[What you need to do]
Among the entries, which lines carry the string "element"? Copy every one.

═══ Input data ═══

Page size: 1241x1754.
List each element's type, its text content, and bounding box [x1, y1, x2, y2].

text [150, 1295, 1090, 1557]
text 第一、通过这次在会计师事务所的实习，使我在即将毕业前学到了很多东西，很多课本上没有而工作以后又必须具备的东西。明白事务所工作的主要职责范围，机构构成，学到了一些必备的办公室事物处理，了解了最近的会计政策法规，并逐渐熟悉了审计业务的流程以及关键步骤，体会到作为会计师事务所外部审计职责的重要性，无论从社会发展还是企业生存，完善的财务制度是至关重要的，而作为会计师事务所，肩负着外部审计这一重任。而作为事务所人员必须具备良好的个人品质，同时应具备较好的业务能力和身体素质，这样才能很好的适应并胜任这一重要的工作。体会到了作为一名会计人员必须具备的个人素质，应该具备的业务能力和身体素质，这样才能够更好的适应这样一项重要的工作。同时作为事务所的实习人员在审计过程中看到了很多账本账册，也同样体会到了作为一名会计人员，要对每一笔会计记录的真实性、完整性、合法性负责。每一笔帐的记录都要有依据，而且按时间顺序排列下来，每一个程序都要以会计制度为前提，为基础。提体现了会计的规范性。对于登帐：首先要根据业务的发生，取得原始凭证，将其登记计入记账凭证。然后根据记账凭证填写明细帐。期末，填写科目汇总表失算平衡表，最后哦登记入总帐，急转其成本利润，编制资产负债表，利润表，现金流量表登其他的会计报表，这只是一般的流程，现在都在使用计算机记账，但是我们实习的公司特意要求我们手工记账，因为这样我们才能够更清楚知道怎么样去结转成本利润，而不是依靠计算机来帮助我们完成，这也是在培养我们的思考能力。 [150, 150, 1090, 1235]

═══
═══ Input data ═══

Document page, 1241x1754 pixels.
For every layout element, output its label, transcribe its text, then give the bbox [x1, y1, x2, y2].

═══

[Solution for this exercise]
List each element's type, its text content, and bounding box [x1, y1, x2, y2].
For every layout element, output its label, transcribe its text, then give the bbox [x1, y1, x2, y2].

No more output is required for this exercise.